Documentary, 120 min, D 2004
The Tour de France is not just another sporting competition – it’s a myth, a legend, a phenomenon. Above all it’s an event that people look forward to year after year. It feels so familiar, and yet every race is packed with unexpected twists and turns and whole galleries of tragic heroes. Only one thing is sure – the last lap leads to the heart of Paris.
In 2003 the Big Loop (la Grande Boucle) celebrated its centenary. Millions of spectators lined the streets or gazed at television screens to watch awe-inspiring images of perspiring cyclists climbing coma-inducing slopes. Millions were on tenterhooks as the two-wheelers arrived en mass and the sprinters among them fought neck and neck to out-cycle their rivals. Millions held their breaths when Jan Ullrich slipped on the wet tarmac.
Having recently completed his ice hockey film Home Game, director Pepe Danquart was ready to tackle a second sport: In 2003 he immersed himself in this media mega event with three camera teams of his own to capture a very unique view of the race. Despite an abundance of spectacular and breathtaking racing scenes, Danquart’s story is by no means a classic competition epos; rather it is an encounter with the people involved, with their suffering, their fear and their pain. The members of the German Team Telekom (today T-Mobile Team) welcomed Danquart into their midst and allowed him to film their exertion on the road as well the exhaustion that followed. They invited him back to their cramped hotel rooms and even into their bathrooms to watch them shaving their legs.
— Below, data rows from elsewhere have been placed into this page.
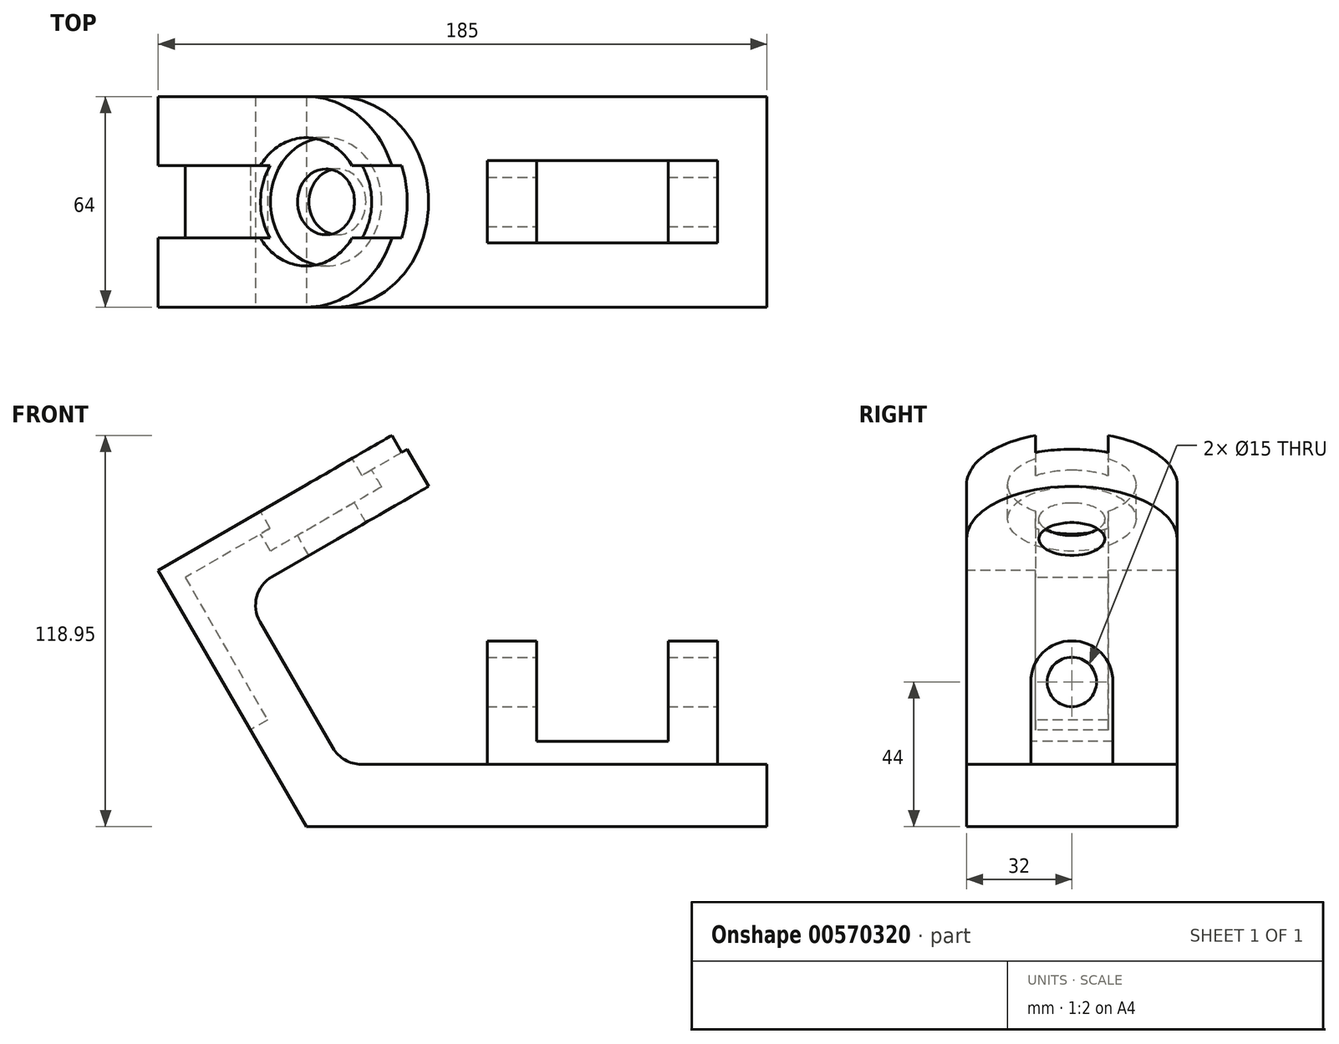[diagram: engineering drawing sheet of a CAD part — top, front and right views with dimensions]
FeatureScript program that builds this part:
annotation { "Feature Type Name" : "Feature", "Feature Type Description" : "" }
export const myFeature = defineFeature(function(context is Context, id is Id, definition is map)
    precondition{}
    {
        {
            var Q0;
            Q0=qCreatedBy(makeId("Front.planeOp"),FACE);
            var sketch = newSketch(context, id + "F0", { "sketchPlane" : qUnion([Q0])});
            skLineSegment(sketch, "E0", {"start": v(0, 0) * mm, "end": v(140, 0) * mm});
            skLineSegment(sketch, "E1", {"start": v(140, 0) * mm, "end": v(140, 19) * mm});
            skLineSegment(sketch, "E2", {"start": v(0, 0) * mm, "end": v(-45, 77.94) * mm});
            skLineSegment(sketch, "E3", {"start": v(-45, 77.94) * mm, "end": v(0, 103.92) * mm});
            skLineSegment(sketch, "E4", {"start": v(0, 103.92) * mm, "end": v(9.5, 87.47) * mm});
            skLineSegment(sketch, "E5", {"start": v(9.5, 87.47) * mm, "end": v(-10.39, 75.99) * mm});
            skLineSegment(sketch, "E6", {"start": v(140, 19) * mm, "end": v(16.74, 19) * mm});
            skLineSegment(sketch, "E7.0", {"start": v(8.08, 24) * mm, "end": v(-14.05, 62.33) * mm});
            skPoint(sketch, "E8.visualSharp", {"position": v(-19.05, 70.99) * mm});
            skArc(sketch, "E8.filletArc", {"start": v(-10.39, 75.99) * mm, "mid": v(-15.04, 69.92) * mm, "end": v(-14.05, 62.33) * mm});
            skPoint(sketch, "E9.visualSharp", {"position": v(10.97, 19) * mm});
            skArc(sketch, "E9.filletArc", {"start": v(8.08, 24) * mm, "mid": v(11.74, 20.34) * mm, "end": v(16.74, 19) * mm});
            skSolve(sketch);
        }
        {
            var Q0;
            Q0 = qSketchRegion(id + "F0", true);
            extrude(context, id + "F1", {"entities" : qUnion([Q0]), "oppositeDirection" : true, "depth" : 64 * mm, "offsetDistance" : 25 * mm});
        }
        {
            var Q0;
            Q0=makeQuery(id+"F1.opExtrude","SWEPT_FACE",FACE,{"disambiguationData":[OSD([sQuery(id+"F0.wireOp",EDGE,"E3")])]});
            var sketch = newSketch(context, id + "F2", { "sketchPlane" : qUnion([Q0])});
            skArc(sketch, "E10", {"start": v(51.96, 0) * mm, "mid": v(83.96, 32) * mm, "end": v(51.96, 64) * mm});
            skLineSegment(sketch, "E11", {"start": v(51.96, 64) * mm, "end": v(51.96, 0) * mm});
            skSolve(sketch);
        }
        {
            var Q0;
            Q0 = qSketchRegion(id + "F2", true);
            extrude(context, id + "F3", {"entities" : qUnion([Q0]), "operationType" : NewBodyOperationType.ADD, "oppositeDirection" : true, "depth" : 19 * mm, "offsetDistance" : 25 * mm});
        }
        {
            var Q0;
            Q0=makeQuery(id+"F3.boolean.opBoolean","MERGE",FACE,{"derivedFrom":[makeQuery(id+"F1.opExtrude","SWEPT_FACE",FACE,{"disambiguationData":[OSD([sQuery(id+"F0.wireOp",EDGE,"E3")])]}),makeQuery(id+"F3.opExtrude","CAP_FACE",FACE,{"disambiguationData":[OSD([sQuery(id+"F2.wireOp",EDGE,"E10"),sQuery(id+"F2.wireOp",EDGE,"E11")])],"isStart":true})]});
            var sketch = newSketch(context, id + "F4", { "sketchPlane" : qUnion([Q0])});
            skCircle(sketch, "E12", {"center": v(51.96, 32) * mm, "radius": 10 * mm});
            skSolve(sketch);
        }
        {
            var Q0;
            Q0 = qSketchRegion(id + "F4", true);
            extrude(context, id + "F5", {"entities" : qUnion([Q0]), "operationType" : NewBodyOperationType.REMOVE, "oppositeDirection" : true, "depth" : 19 * mm, "offsetDistance" : 25 * mm});
        }
        {
            var Q0;
            Q0=makeQuery(id+"F3.boolean.opBoolean","MERGE",FACE,{"derivedFrom":[makeQuery(id+"F1.opExtrude","SWEPT_FACE",FACE,{"disambiguationData":[OSD([sQuery(id+"F0.wireOp",EDGE,"E3")])]}),makeQuery(id+"F3.opExtrude","CAP_FACE",FACE,{"disambiguationData":[OSD([sQuery(id+"F2.wireOp",EDGE,"E10"),sQuery(id+"F2.wireOp",EDGE,"E11")])],"isStart":true})]});
            var sketch = newSketch(context, id + "F6", { "sketchPlane" : qUnion([Q0])});
            skCircle(sketch, "E13", {"center": v(51.96, 32) * mm, "radius": 19.5 * mm});
            skSolve(sketch);
        }
        {
            var Q0;
            Q0 = qSketchRegion(id + "F6", true);
            extrude(context, id + "F7", {"entities" : qUnion([Q0]), "operationType" : NewBodyOperationType.REMOVE, "oppositeDirection" : true, "depth" : 12 * mm, "offsetDistance" : 25 * mm});
        }
        {
            var Q0;
            Q0=makeQuery(id+"F3.boolean.opBoolean","MERGE",FACE,{"derivedFrom":[makeQuery(id+"F1.opExtrude","SWEPT_FACE",FACE,{"disambiguationData":[OSD([sQuery(id+"F0.wireOp",EDGE,"E3")])]}),makeQuery(id+"F3.opExtrude","CAP_FACE",FACE,{"disambiguationData":[OSD([sQuery(id+"F2.wireOp",EDGE,"E10"),sQuery(id+"F2.wireOp",EDGE,"E11")])],"isStart":true})]});
            var sketch = newSketch(context, id + "F8", { "sketchPlane" : qUnion([Q0])});
            skLineSegment(sketch, "E14", {"start": v(83.96, 32) * mm, "end": v(0, 32) * mm, "construction": true});
            skLineSegment(sketch, "E15.0", {"start": v(83.96, 43) * mm, "end": v(0, 43) * mm});
            skLineSegment(sketch, "E16.0", {"start": v(83.96, 21) * mm, "end": v(0, 21) * mm});
            skLineSegment(sketch, "E17", {"start": v(83.96, 43) * mm, "end": v(83.96, 21) * mm});
            skLineSegment(sketch, "E18", {"start": v(0, 43) * mm, "end": v(0, 21) * mm});
            skSolve(sketch);
        }
        {
            var Q0;
            Q0 = qSketchRegion(id + "F8", true);
            extrude(context, id + "F9", {"entities" : qUnion([Q0]), "operationType" : NewBodyOperationType.REMOVE, "oppositeDirection" : true, "depth" : 6 * mm, "offsetDistance" : 25 * mm});
        }
        {
            var Q0;
            Q0=makeQuery(id+"F1.opExtrude","SWEPT_FACE",FACE,{"disambiguationData":[OSD([sQuery(id+"F0.wireOp",EDGE,"E2")])]});
            var sketch = newSketch(context, id + "F10", { "sketchPlane" : qUnion([Q0])});
            skLineSegment(sketch, "E19", {"start": v(-43, 90) * mm, "end": v(-43, 34) * mm});
            skLineSegment(sketch, "E20", {"start": v(-43, 34) * mm, "end": v(-21, 34) * mm});
            skLineSegment(sketch, "E21", {"start": v(-21, 34) * mm, "end": v(-21, 90) * mm});
            skLineSegment(sketch, "E22", {"start": v(-21, 90) * mm, "end": v(-43, 90) * mm});
            skSolve(sketch);
        }
        {
            var Q0;
            Q0 = qSketchRegion(id + "F10", true);
            extrude(context, id + "F11", {"entities" : qUnion([Q0]), "operationType" : NewBodyOperationType.REMOVE, "oppositeDirection" : true, "depth" : 6 * mm, "offsetDistance" : 25 * mm});
        }
        {
            var Q0;
            Q0=makeQuery(id+"F1.opExtrude","SWEPT_FACE",FACE,{"disambiguationData":[OSD([sQuery(id+"F0.wireOp",EDGE,"E6")])]});
            var sketch = newSketch(context, id + "F12", { "sketchPlane" : qUnion([Q0])});
            skLineSegment(sketch, "E23.0", {"start": v(125, 44.5) * mm, "end": v(55, 44.5) * mm});
            skLineSegment(sketch, "E24.0", {"start": v(125, 19.5) * mm, "end": v(55, 19.5) * mm});
            skPoint(sketch, "E25.orphan", {"position": v(140, 32) * mm});
            skLineSegment(sketch, "E26", {"start": v(125, 44.5) * mm, "end": v(125, 19.5) * mm});
            skLineSegment(sketch, "E27", {"start": v(55, 44.5) * mm, "end": v(55, 19.5) * mm});
            skSolve(sketch);
        }
        {
            var Q0;
            Q0 = qSketchRegion(id + "F12", true);
            extrude(context, id + "F13", {"entities" : qUnion([Q0]), "operationType" : NewBodyOperationType.ADD, "depth" : 25 * mm, "offsetDistance" : 25 * mm});
        }
        {
            var Q0;
            Q0=makeQuery(id+"F13.opExtrude","SWEPT_FACE",FACE,{"disambiguationData":[OSD([sQuery(id+"F12.wireOp",EDGE,"E26")])]});
            var sketch = newSketch(context, id + "F14", { "sketchPlane" : qUnion([Q0])});
            skArc(sketch, "E28", {"start": v(44.5, 44) * mm, "mid": v(32, 56.5) * mm, "end": v(19.5, 44) * mm});
            skLineSegment(sketch, "E29", {"start": v(19.5, 44) * mm, "end": v(44.5, 44) * mm});
            skSolve(sketch);
        }
        {
            var Q0;
            Q0 = qSketchRegion(id + "F14", true);
            extrude(context, id + "F15", {"entities" : qUnion([Q0]), "operationType" : NewBodyOperationType.ADD, "oppositeDirection" : true, "depth" : 70 * mm, "offsetDistance" : 25 * mm});
        }
        {
            var Q0;
            Q0=makeQuery(id+"F15.boolean.opBoolean","MERGE",FACE,{"derivedFrom":[makeQuery(id+"F13.opExtrude","SWEPT_FACE",FACE,{"disambiguationData":[OSD([sQuery(id+"F12.wireOp",EDGE,"E26")])]}),makeQuery(id+"F15.opExtrude","CAP_FACE",FACE,{"disambiguationData":[OSD([sQuery(id+"F14.wireOp",EDGE,"E28"),sQuery(id+"F14.wireOp",EDGE,"E29")])],"isStart":true})]});
            var sketch = newSketch(context, id + "F16", { "sketchPlane" : qUnion([Q0])});
            skCircle(sketch, "E30", {"center": v(32, 44) * mm, "radius": 7.5 * mm});
            skSolve(sketch);
        }
        {
            var Q0;
            Q0 = qSketchRegion(id + "F16", true);
            extrude(context, id + "F17", {"entities" : qUnion([Q0]), "operationType" : NewBodyOperationType.REMOVE, "oppositeDirection" : true, "depth" : 70 * mm, "offsetDistance" : 25 * mm});
        }
        {
            var Q0;
            Q0=makeQuery(id+"F13.opExtrude","SWEPT_FACE",FACE,{"disambiguationData":[OSD([sQuery(id+"F12.wireOp",EDGE,"E24.0")])]});
            var sketch = newSketch(context, id + "F18", { "sketchPlane" : qUnion([Q0])});
            skLineSegment(sketch, "E31", {"start": v(110, 26) * mm, "end": v(110, 66.12) * mm});
            skLineSegment(sketch, "E32", {"start": v(110, 26) * mm, "end": v(70, 26) * mm});
            skLineSegment(sketch, "E33", {"start": v(70, 26) * mm, "end": v(70, 66.12) * mm});
            skLineSegment(sketch, "E34", {"start": v(70, 66.12) * mm, "end": v(110, 66.12) * mm});
            skSolve(sketch);
        }
        {
            var Q0;
            Q0 = qSketchRegion(id + "F18", true);
            extrude(context, id + "F19", {"entities" : qUnion([Q0]), "operationType" : NewBodyOperationType.REMOVE, "endBound" : BoundingType.THROUGH_ALL, "oppositeDirection" : true, "depth" : 25 * mm, "offsetDistance" : 25 * mm});
        }
    });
Danquart’s take on the Tour de France turns this immense commercial and highly professional undertaking into a very personal affair. The film shows each stage of the journey - along with its various requirements and challenges - from a different perspective. On one occasion a police officer guarding the safety barrier becomes the central focus, sometimes it is the onlookers who set the scene, or the team’s factotum, their masseur, their confidant.
At the heart of the film lies the friendship between cyclists Zabel and Aldag; they’ve been sharing rooms for years and at most might disagree upon who’s in charge of the remote control. They give modest, level-headed and warm-hearted commentaries of the race and speak openly of their own fears of failure and their genuine pride in being able to participate. These evening chats seem to reveal more about the Tour than the bustle of the daytime spectacle.
The centenary Tour de France unfolds with almost Hitchcockian tension. Before long, Andreas Klöden suffers a back injury; for days he fights the pain but in the end succumbs to a fractured coccyx and drops out of the race. That very same day team-mate Alexander Winokurow pulls in a victory and rides up front. Then in stage six, Zabel takes a fall and Danqaurt captures his anguish on film. A preconceived screenplay couldn’t have had a more captivating storyline!
Hell on Wheels offers a multifaceted view of the huge, historic undertaking that is the Tour de France. Accomplished archivist Serge Laget adds an historic component to the film as he relays incredible myths and legends and some very bizarre anecdotes from one hundred years of racing tradition. According to Laget the Tour de France – which is broadcast to over 180 countries - is more significant than the Olympic Games. After all, it is carried out every year in the world’s largest and most beautiful arena: France. France herself plays a significant role in the film and her beauty and diversity, her joie de vivre and even her unique aroma become tangible. Danquart’s digitally refined film presents an unpredictable three-week hunt for images, impressions and magical moments – it is a quest to find the reality behind the public spectacle, a reality that is no less thrilling than the race itself.